Israelis who own casinos overseas, and gamblers who turn a profit at the tables, will have to pay tax in Israel on their profits overseas when the transition to personal taxation is implemented on January 1, 2003, attorney David Goldman said yesterday.

Goldman, a tax law specialist, said that the legal issues surrounding gambling were irrelevant with regard to taxation of gambling profits from casinos overseas. Under the personal taxation system all revenues overseas, even if they are derived from activities that are illegal in Israel, will be taxable, he explained.

Hundreds of Israeli businessmen are believed to own shares in casinos in the US, Greece, and Eastern Europe.

Goldman added that tax authorities also could collect taxes from casino operators in Israel and gambling profits, even though these activities are illegal, because these revenues are taxable as business revenues.
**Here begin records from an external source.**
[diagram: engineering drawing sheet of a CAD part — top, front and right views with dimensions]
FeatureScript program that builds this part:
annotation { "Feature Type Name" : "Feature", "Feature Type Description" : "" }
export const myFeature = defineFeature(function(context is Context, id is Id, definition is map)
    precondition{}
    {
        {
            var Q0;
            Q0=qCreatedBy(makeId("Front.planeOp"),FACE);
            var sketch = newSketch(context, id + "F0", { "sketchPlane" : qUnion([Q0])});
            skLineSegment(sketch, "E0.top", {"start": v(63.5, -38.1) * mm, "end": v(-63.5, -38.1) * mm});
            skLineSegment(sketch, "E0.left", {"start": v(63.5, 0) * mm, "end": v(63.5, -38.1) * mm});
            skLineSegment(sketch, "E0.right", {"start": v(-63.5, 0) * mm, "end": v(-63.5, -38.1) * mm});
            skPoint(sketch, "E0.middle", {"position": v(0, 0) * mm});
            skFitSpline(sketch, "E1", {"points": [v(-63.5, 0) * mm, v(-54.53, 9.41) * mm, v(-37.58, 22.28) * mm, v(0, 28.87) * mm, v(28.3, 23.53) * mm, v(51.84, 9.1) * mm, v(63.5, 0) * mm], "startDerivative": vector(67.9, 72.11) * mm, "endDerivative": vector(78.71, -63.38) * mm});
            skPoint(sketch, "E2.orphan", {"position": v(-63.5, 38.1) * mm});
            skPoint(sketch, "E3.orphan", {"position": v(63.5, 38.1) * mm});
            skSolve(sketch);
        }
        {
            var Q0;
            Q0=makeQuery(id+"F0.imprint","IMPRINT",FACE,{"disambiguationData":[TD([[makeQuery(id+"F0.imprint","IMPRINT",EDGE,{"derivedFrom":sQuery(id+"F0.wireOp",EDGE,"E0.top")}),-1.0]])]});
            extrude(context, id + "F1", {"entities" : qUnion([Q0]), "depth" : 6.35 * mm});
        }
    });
Thus, the law could be applied to casino operators in Israeli territory and to the operators of the floating casino off the shores of Eilat, he said.

According to state lottery operator Mifal Hapayis, some NIS 14 billion a year is spent on illegal gambling in Israel; in comparison, lotteries and the football pools bring in around NIS 3.5 billion a year. Taxation of revenues from illegal gambling would bring in an estimated NIS 3-5 billion in taxes per year.

Mifal Hapayis claims that if it were allowed to operate a casino in Israel, it would generate revenues of around $2 million a day or NIS 3 billion a year, which would be plowed back into the community.